# digitalSTROM (Hausautomatisierung) Codesys V3 Rapsberry PI



## bugs52 (3 Dezember 2019)

Hallo

Ich suche eine Lösung für eine Kommunikation zwischen digitalSTROM (dSS20 https://www.digitalstrom.org/allianz/entwickler/developer-resources/) und einem Codesys welches als Runtime auf einem Raspberry PI 3 B+ läuft. Vielleicht hat jemand eine Lösung oder einen möglichen Lösungsansatz.

Hilft dabei eventuell die ‚JSON HTTP Client Library‘ von Codesys?

DigitalSTROM nutzt das 230V-Netz als Datenbus und funktioniert bei mir seit längerem problemlos.
Grundsätzlich möchte ich Messwerte wie z.B. den aktuellen Stromverbrauch von digitalSTROM zu Codesys übertragen aber auch Ereignisse z.B. der Schaltuhr von digitalSTROM zu Codesys senden. Umgekehrt sollten Ereignisse von Codesys, wie Steuerbefehle z.B. Umwälzpumpe Fussbodenheizung ein-aus oder Elektrofahrzeug Batterie laden ein-aus zu digitalSTROM gesendet werden. Die Flexibilität des Datenaustausches hilft um den Eigenverbrauch der Photovoltaikanlage zu erhöhen.

Vielen Dank für eure Hilfe.

Schöne Grüsse aus der Zentralschweiz
Heinz


----------



## Blockmove (3 Dezember 2019)

Schau dir mal Node RED an.
Bei mir ist das quasi das Universalgateway


----------



## bugs52 (3 Dezember 2019)

Hallo Blockmove
Node red oder auch FHEM als Gateway wäre sicher eine Variante, ich suche jedoch eine direkte Kommunikation.


----------



## bugs52 (13 April 2020)

In der Zwischenzeit fand ich eine sehr gute Lösung.
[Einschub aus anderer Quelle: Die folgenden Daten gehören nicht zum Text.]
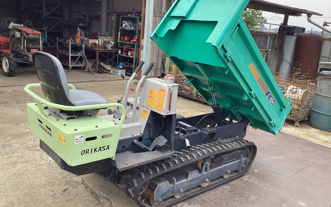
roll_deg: -3.9
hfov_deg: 58.1
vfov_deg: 38.3
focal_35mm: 33
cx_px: 165
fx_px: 298
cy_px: 89
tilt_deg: -11.6
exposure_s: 1/164
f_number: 2.4
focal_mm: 3.3
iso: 25
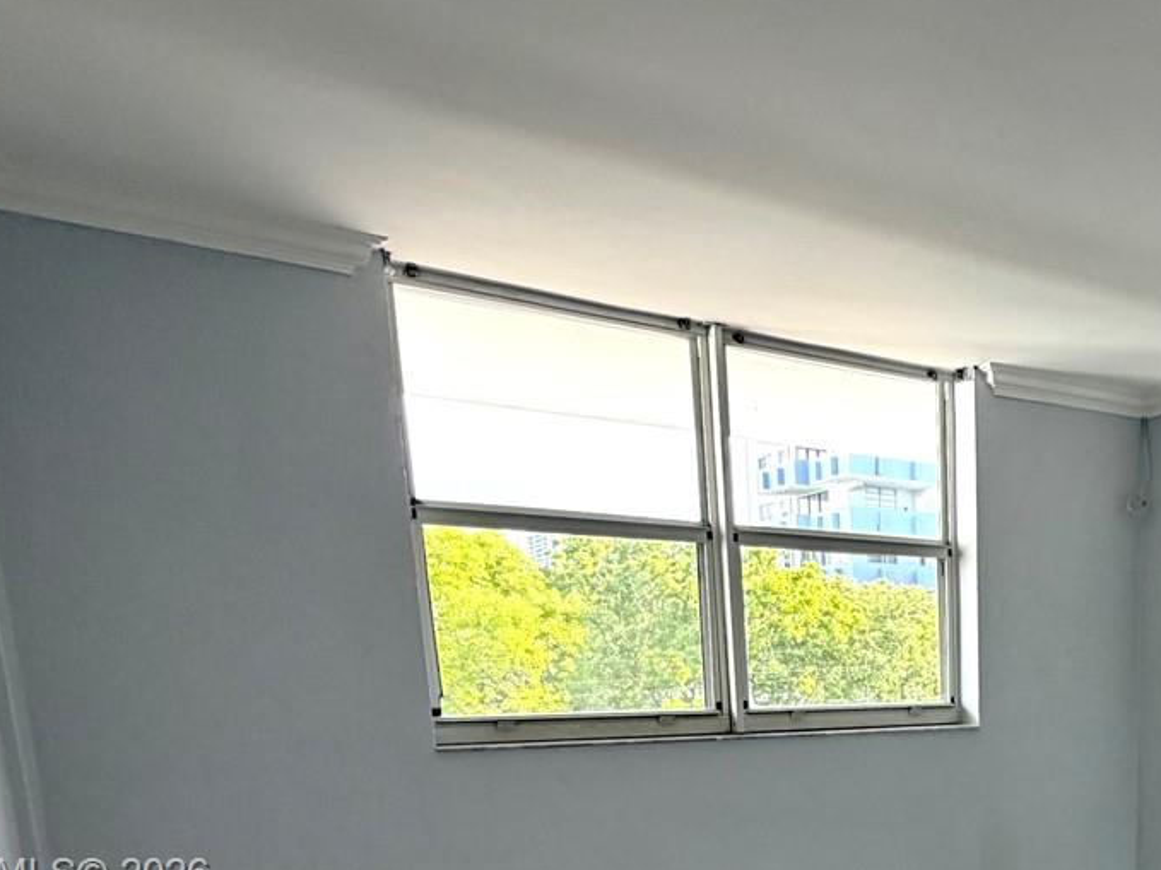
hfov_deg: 49.4
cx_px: 1045
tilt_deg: -11.9
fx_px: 1107
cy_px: 877
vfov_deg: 38.0
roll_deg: +0.3
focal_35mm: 33
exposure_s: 1/121
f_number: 2.2
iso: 100
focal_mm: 2.22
Von Iobroker gibt es einen Adapter für dS. Diesen IoBroker-Adapter verwende ich für den Datenaustausch zwischen dS und Node Red und dann weiter mit OPC UA zu/von Codesys.
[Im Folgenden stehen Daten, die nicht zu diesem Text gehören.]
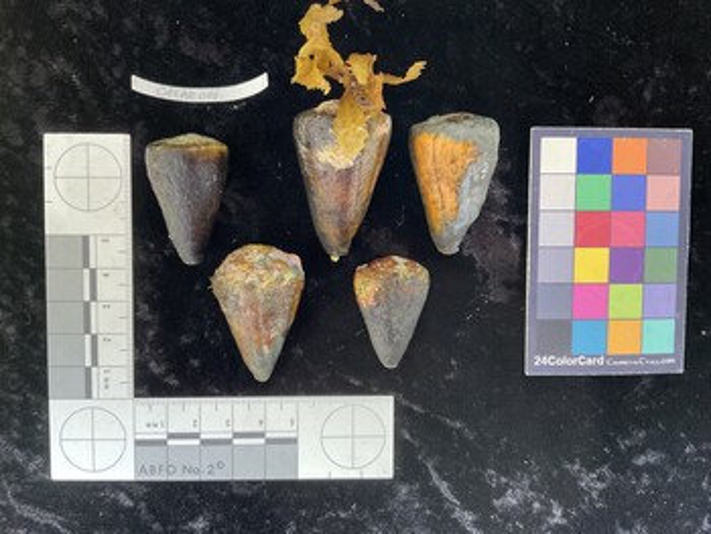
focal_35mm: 29
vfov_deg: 48.3
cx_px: 356
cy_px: 267
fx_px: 596
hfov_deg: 61.6
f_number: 1.8
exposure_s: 1/60
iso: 125
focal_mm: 3
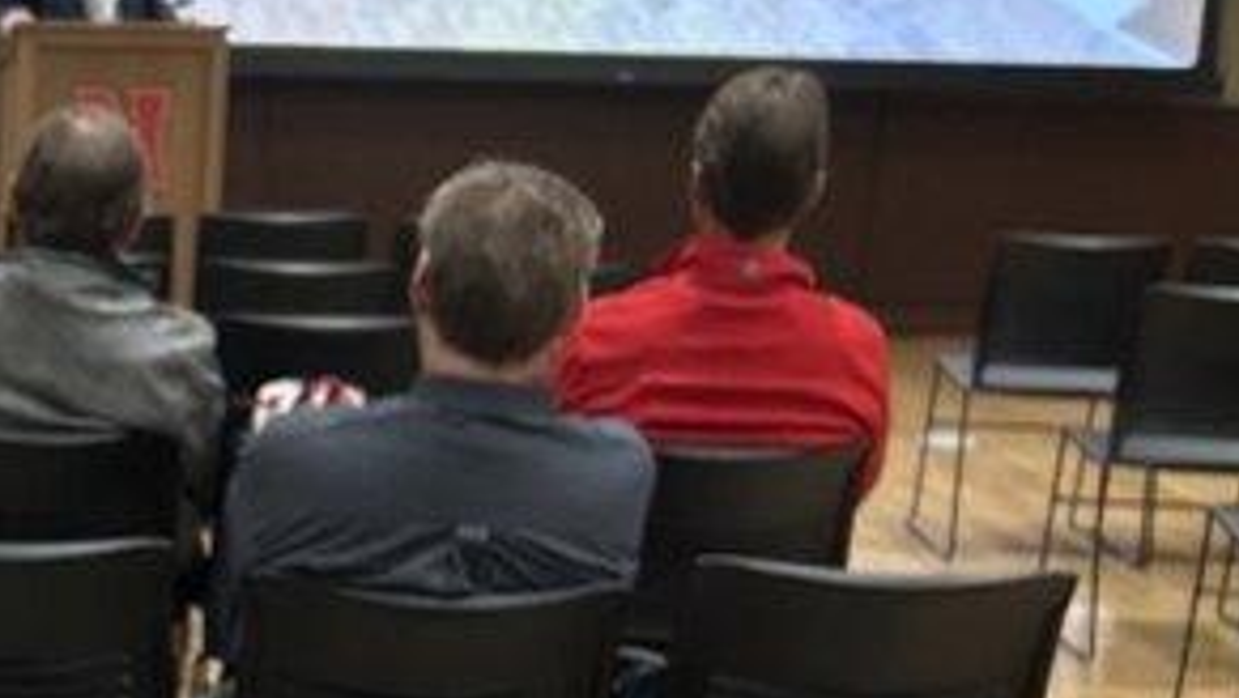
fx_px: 2301
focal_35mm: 70
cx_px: -115
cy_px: 770
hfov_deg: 27.6
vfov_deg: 16.7
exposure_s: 1/84
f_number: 1.5
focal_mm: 5.7
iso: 125
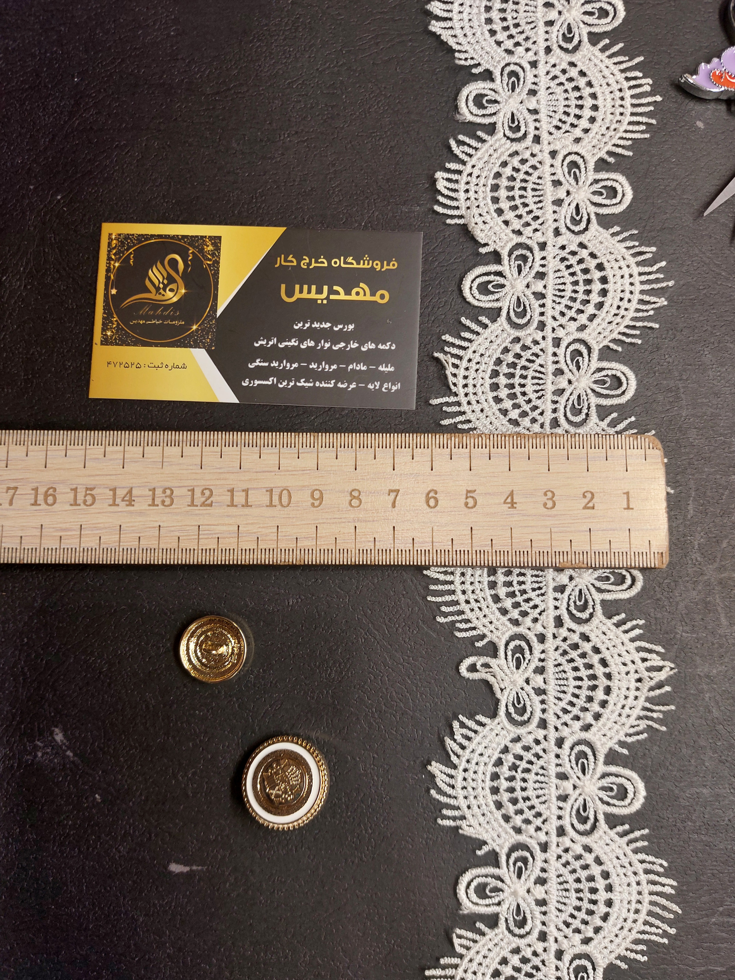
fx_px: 679
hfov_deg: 56.8
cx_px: 368
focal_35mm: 24
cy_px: 490
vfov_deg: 71.6
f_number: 1.8
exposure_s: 1/100
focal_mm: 5.23
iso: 40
Gleichzeitig verwende ich das in IoBroker integrierte Node Red als Dashboard. Die Kommunikation ist zwar nicht die direkteste aber es läuft absolut stabil und sehr performant.
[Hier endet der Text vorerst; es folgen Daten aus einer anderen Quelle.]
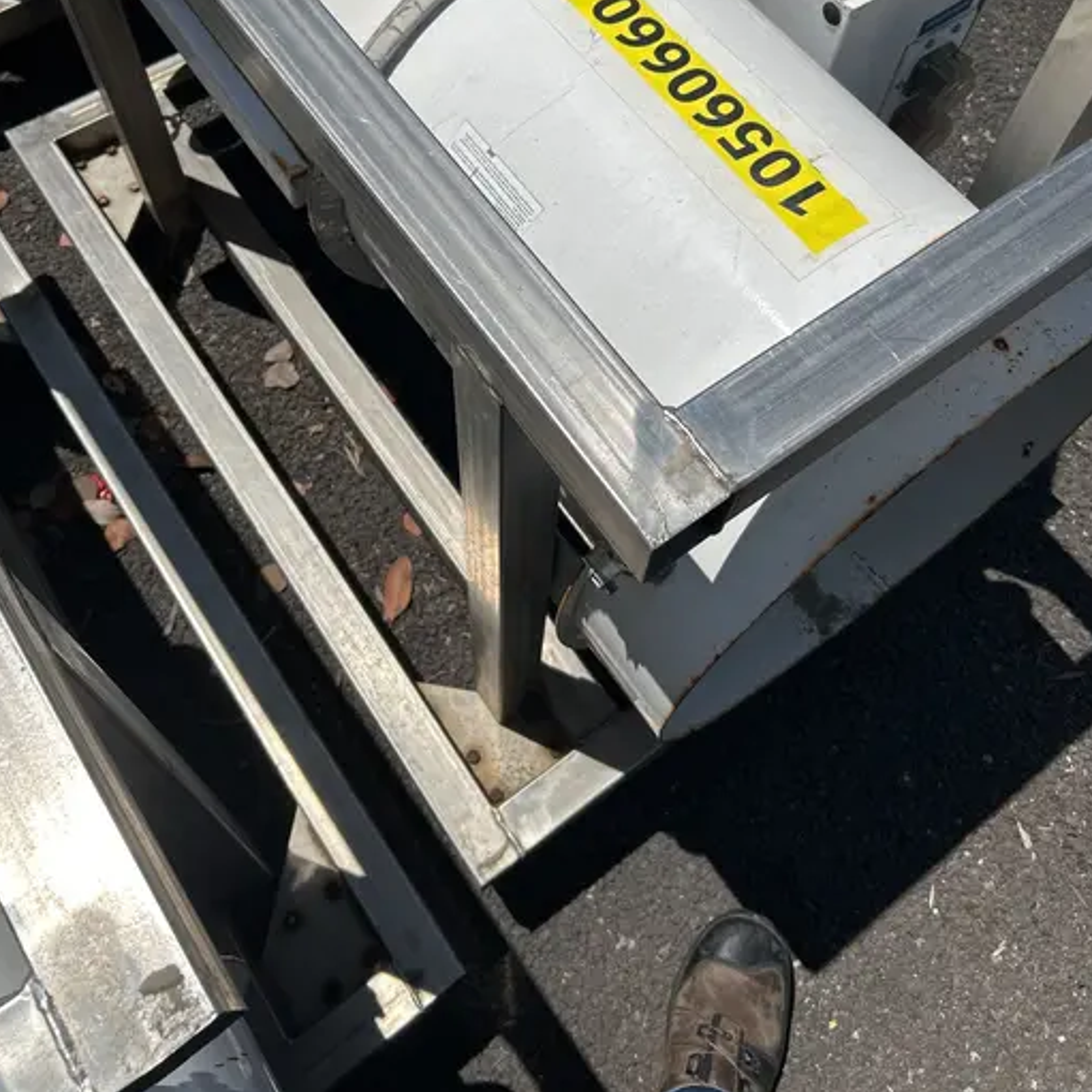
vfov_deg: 48.6
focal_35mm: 33
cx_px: 541
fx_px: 1178
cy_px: 332
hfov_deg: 49.7
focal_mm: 5.7
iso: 50
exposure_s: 1/14286
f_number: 1.5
https://forum.iobroker.net/topic/28907/test-adapter-digitalstrom-0-2-x/2

Gruss
Heinz


----------



## Blockmove (13 April 2020)

@bugs52
Ich verwende ioBroker auch für immer mehr Einsatzzwecke.
Von den ganzen Opensource Smarthome-Lösungen überzeugt - meiner Meinung nach - ioBroker am meisten.
Profitiert natürlich unheimlich von der node.js Basis.
Node-RED ist bei mir auch das OPC UA Geateway zur Wago.
Warum nutzt du nicht die ioBroker Visualisierung?
Sie ist dem Node-RED Dashboard deutlich überlegen.
Erfordert aber auch etwas mehr Einarbeitung.

Gruß
Blockmove


----------



## bugs52 (13 April 2020)

@Blockmove
Das mit IoBroker sehe ich genau so, ich prüfte verschiedene Varianten aber IoBroker überzeugte mich am Meisten. Kommt hinzu, dass bei IoBroker der Support sehr gut ist.
Die Visualisierung ist für mich nicht so wichtig, für alle technischen Applikationen benutze ich die Webvisualisierung von Codesys. Das Dashboard von Node Red ist wirklich sehr einfach und schnell projektiert. Ich bin noch am Prüfen ob ich eine zentrale Visualisierung erstellen soll. In diesem Zusammenhang werde ich das Dashboard von IoBroker näher anschauen.

Gruss
Heinz


----------



## Blockmove (13 April 2020)

bugs52 schrieb:


> @Blockmove
> Das mit IoBroker sehe ich genau so, ich prüfte verschiedene Varianten aber IoBroker überzeugte mich am Meisten. Kommt hinzu, dass bei IoBroker der Support sehr gut ist.
> Die Visualisierung ist für mich nicht so wichtig, für alle technischen Applikationen benutze ich die Webvisualisierung von Codesys. Das Dashboard von Node Red ist wirklich sehr einfach und schnell projektiert. Ich bin noch am Prüfen ob ich eine zentrale Visualisierung erstellen soll. In diesem Zusammenhang werde ich das Dashboard von IoBroker näher anschauen.
> 
> ...



Hallo Heinz,

bei Smarthome halte ich mich auch immer an das Motto:
"Die beste Visualisierung ist die, die man nicht braucht" 
Bisher hatte ich auch ein paar wenige Dinge mit Codesys visualisiert.
Verbrauchswerte, Temperaturen und Ähnliches habe ich mit Grafana dargestellt.
Momentan spiele ich aber auch mit dem Gedanken das alles mit ioBroker zentral zu visualisieren.

Ich habe aktuell nur das Problem, dass im Bereich Visu die Doku bei ioBroker recht spartanisch ist.
Bei vielen der Widgets gibt es gar keine. Also bleibt nur "try and error".
Viele Beiträge im ioBroker-Forum sind für mich nur bedingt hilfreich, da das Gebiet Visu eine Spielewiese für IT'ler ist.
Hier tut sich der gleiche "Konflikt" auf, den wir hier im Forum auch oft sehen, nämlich: IT trifft auf normale Elektrotechnik 
Es hilft nix, wenn die Visualisierung toll aussieht, die Logik bzw. die Scipte dahinter einfach wirr sind.

Gruß
Blockmove


----------